▶ [EXERCISE DIRECTIONS]:
In the listing below, start your output at the line with "Metres; depth is" and end it after the line with "Could you tell", copying every line exactly.

▶ [DATA IN THIS EXERCISE]:

★ ★ ★

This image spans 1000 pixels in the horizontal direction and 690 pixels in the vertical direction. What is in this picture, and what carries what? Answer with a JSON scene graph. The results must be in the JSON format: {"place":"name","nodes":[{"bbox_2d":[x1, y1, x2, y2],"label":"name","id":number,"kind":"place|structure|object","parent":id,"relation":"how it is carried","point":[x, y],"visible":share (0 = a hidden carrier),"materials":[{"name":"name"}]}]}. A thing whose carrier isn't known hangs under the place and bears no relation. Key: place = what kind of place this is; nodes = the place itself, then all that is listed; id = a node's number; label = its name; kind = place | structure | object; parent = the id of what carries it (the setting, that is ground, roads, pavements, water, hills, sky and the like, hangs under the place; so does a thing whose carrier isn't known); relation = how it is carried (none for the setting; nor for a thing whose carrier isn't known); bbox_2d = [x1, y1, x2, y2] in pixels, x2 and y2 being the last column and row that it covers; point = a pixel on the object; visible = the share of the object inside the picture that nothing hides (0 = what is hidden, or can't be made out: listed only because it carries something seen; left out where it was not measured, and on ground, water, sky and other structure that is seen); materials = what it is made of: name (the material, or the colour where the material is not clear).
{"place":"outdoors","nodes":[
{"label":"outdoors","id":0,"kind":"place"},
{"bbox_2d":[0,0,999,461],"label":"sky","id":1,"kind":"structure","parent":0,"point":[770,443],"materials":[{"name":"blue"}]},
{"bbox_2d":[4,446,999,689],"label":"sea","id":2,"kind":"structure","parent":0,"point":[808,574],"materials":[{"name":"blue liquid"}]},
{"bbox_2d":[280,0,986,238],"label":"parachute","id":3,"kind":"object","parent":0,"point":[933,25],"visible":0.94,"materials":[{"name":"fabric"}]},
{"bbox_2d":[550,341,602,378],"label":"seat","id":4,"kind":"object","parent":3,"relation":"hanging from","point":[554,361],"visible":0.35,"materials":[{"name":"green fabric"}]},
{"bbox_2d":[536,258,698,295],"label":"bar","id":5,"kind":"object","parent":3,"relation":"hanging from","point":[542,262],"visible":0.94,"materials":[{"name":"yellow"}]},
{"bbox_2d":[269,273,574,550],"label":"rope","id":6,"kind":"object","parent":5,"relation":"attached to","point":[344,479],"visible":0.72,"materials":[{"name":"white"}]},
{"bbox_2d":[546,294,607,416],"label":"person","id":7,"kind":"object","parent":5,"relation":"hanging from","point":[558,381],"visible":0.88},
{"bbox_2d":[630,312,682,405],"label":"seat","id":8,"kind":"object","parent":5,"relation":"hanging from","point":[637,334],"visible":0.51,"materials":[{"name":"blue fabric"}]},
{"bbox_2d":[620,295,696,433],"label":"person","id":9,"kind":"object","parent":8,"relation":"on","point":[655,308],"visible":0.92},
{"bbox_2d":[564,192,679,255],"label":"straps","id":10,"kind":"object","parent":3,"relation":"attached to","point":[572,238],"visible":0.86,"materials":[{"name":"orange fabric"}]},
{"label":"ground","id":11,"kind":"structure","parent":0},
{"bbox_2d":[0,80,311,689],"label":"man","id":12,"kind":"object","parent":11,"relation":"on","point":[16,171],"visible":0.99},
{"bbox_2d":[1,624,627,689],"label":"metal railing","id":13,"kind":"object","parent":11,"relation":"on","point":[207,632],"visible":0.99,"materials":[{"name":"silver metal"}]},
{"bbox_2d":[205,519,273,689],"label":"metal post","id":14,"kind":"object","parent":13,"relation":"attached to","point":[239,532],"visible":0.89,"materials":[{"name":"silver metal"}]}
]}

★ ★ ★

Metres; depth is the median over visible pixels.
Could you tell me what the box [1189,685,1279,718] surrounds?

★ ★ ★

▶ [YOUR SOLUTION]:
Metres; depth is the median over visible pixels.
Could you tell me what the box [1189,685,1279,718] surrounds?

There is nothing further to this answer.